Sounds like you have the habits under control with your budget. Was there a time where you had to reign them in?
I’m with Abigail. I automate most of my finance and have a pretty good routine. A lot of it is avoidance. I don’t go shopping, wear expensive clothes, or want luxurious items. It’s working pretty well.
The key is to cultivate good habits and try to lose the bad ones.
I don’t have many bad financial habits. Maybe I’m too cheap? I’ll try to lose that one later. For now, it’s serving us well…
Ha! As long as you are not depriving yourself I think cheapness is not an issue.
Most of my financial stuff is automated. Although I do find myself reverting to bad financial habits every few months or so. I don’t let it bother me anymore. I’m happy to accept it’s not always gonna be perfect
I believe there is no need to be perfect. As long as your cognizant and don’t let things get out of control you are probably fine. I am by no means perfect with my finances.
I’m too risk-averse at times.
We recently borrowed money to buy our first rental property as we could only purchase 50% of the selling price with our cash on hand. I hate taking on debt (even if it’s good debt like when we recently bought a rental property) because it means paying interest. But at the same time, we want to own real income-producing assets to diversify our investment portfolio.
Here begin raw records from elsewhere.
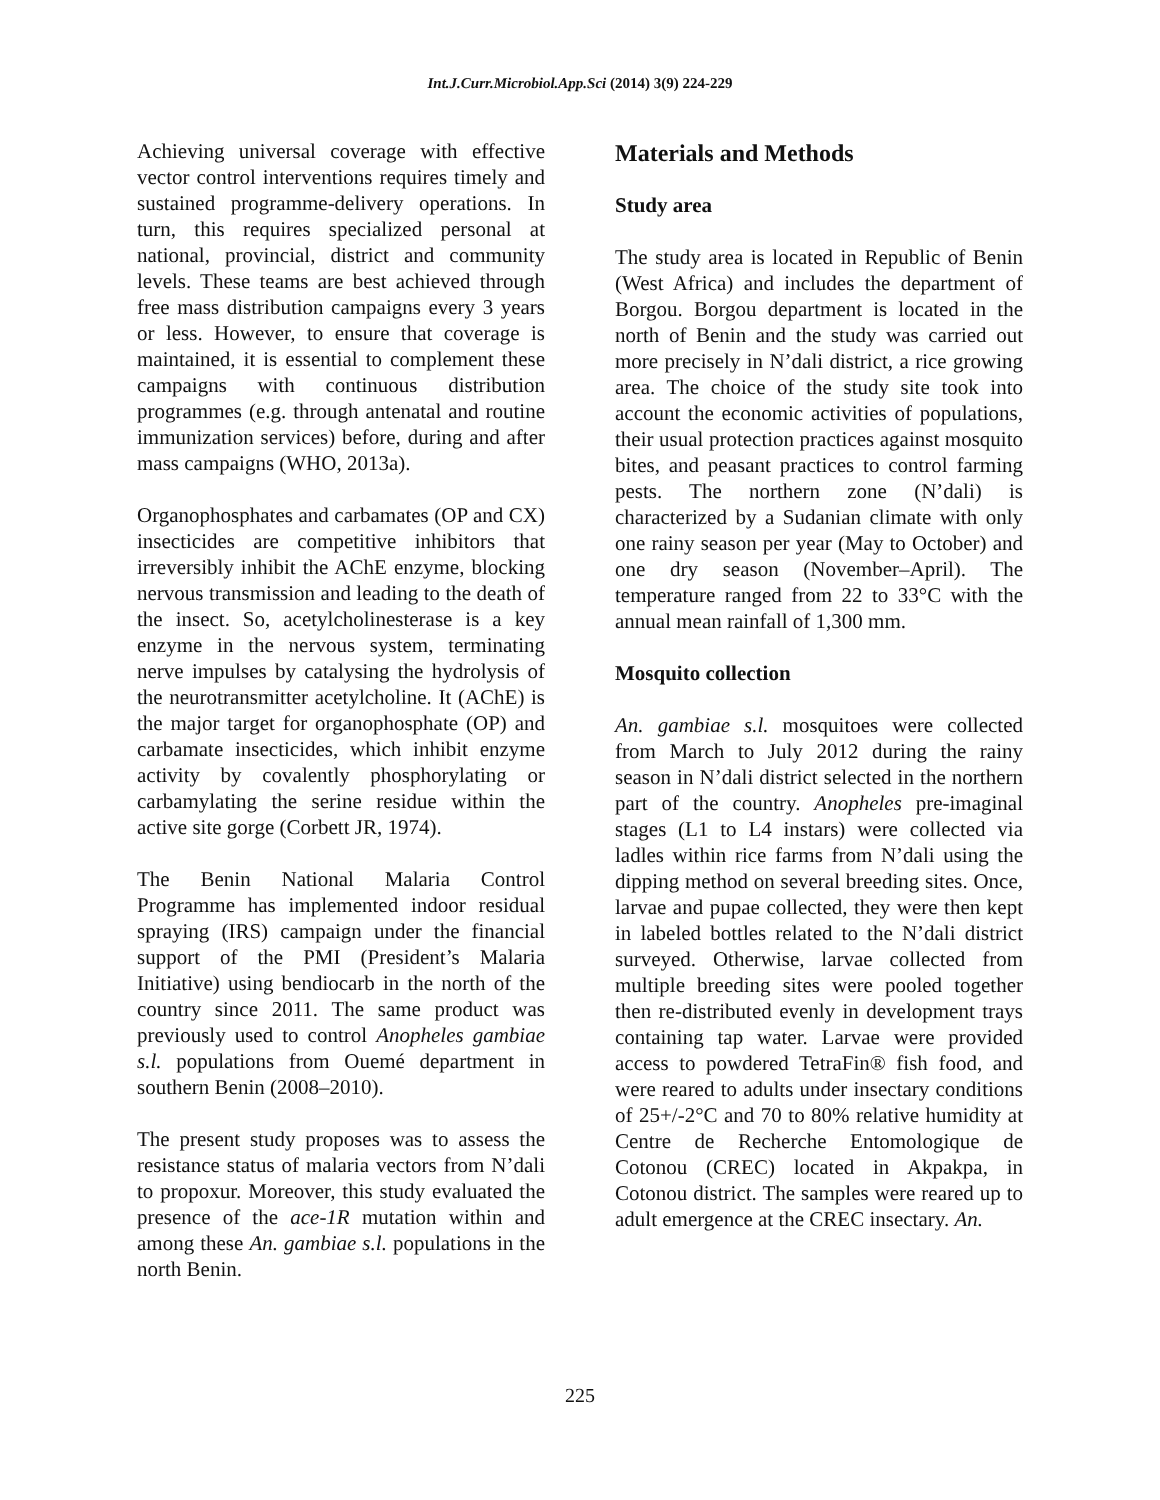Int.J.Curr.Microbiol.App.Sci (2014) 3(9) 224-229
Achieving universal coverage with effective vector control interventions requires timely and sustained programme-delivery operations. In turn, this requires specialized personal at national, provincial, district and community levels. These teams are best achieved through free mass distribution campaigns every 3 years or less. However, to ensure that coverage is maintained, it is essential to complement these campaigns with continuous distribution programmes (e.g. through antenatal and routine immunization services) before, during and after mass campaigns (WHO, 2013a).
Organophosphates and carbamates (OP and CX) insecticides are competitive inhibitors that irreversibly inhibit the AChE enzyme, blocking nervous transmission and leading to the death of the insect. So, acetylcholinesterase is a key enzyme in the nervous system, terminating nerve impulses by catalysing the hydrolysis of the neurotransmitter acetylcholine. It (AChE) is the major target for organophosphate (OP) and carbamate insecticides, which inhibit enzyme activity by covalently phosphorylating or carbamylating the serine residue within the active site gorge (Corbett JR, 1974).
The Benin National Malaria Control Programme has implemented indoor residual spraying (IRS) campaign under the financial support of the PMI (President’s Malaria Initiative) using bendiocarb in the north of the country since 2011. The same product was previously used to control Anopheles gambiae s.l. populations from Ouemé department in southern Benin (2008–2010).
The present study proposes was to assess the resistance status of malaria vectors from N’dali to propoxur. Moreover, this study evaluated the presence of the ace-1R mutation within and among these An. gambiae s.l. populations in the north Benin.
Materials and Methods
Study area
The study area is located in Republic of Benin (West Africa) and includes the department of Borgou. Borgou department is located in the north of Benin and the study was carried out more precisely in N’dali district, a rice growing area. The choice of the study site took into account the economic activities of populations, their usual protection practices against mosquito bites, and peasant practices to control farming pests. The northern zone (N’dali) is characterized by a Sudanian climate with only one rainy season per year (May to October) and one dry season (November–April). The temperature ranged from 22 to 33°C with the annual mean rainfall of 1,300 mm.
Mosquito collection
An. gambiae s.l. mosquitoes were collected from March to July 2012 during the rainy season in N’dali district selected in the northern part of the country. Anopheles pre-imaginal stages (L1 to L4 instars) were collected via ladles within rice farms from N’dali using the dipping method on several breeding sites. Once, larvae and pupae collected, they were then kept in labeled bottles related to the N’dali district surveyed. Otherwise, larvae collected from multiple breeding sites were pooled together then re-distributed evenly in development trays containing tap water. Larvae were provided access to powdered TetraFin® fish food, and were reared to adults under insectary conditions of 25+/-2°C and 70 to 80% relative humidity at Centre de Recherche Entomologique de Cotonou (CREC) located in Akpakpa, in Cotonou district. The samples were reared up to adult emergence at the CREC insectary. An.
225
Even if you don’t go into debt, there are ways we can challenge the status quo in our daily routine that may improve our finances, make more free time, or simply make life easier.
There is always room for improvement. Thanks for adding your perspective.
Learned habits and peer pressure situations are the hardest to break free from when you realize you are heading in the wrong path and need to right the ship.
I agree that the most important step is to define what you actually are aiming for. Without a goal defined, you will really have no way to steer that ship towards it.
Automation is a great thing as it does not fall prey to emotionally charged situations. The more you can remove emotions from the equation, the better you will be.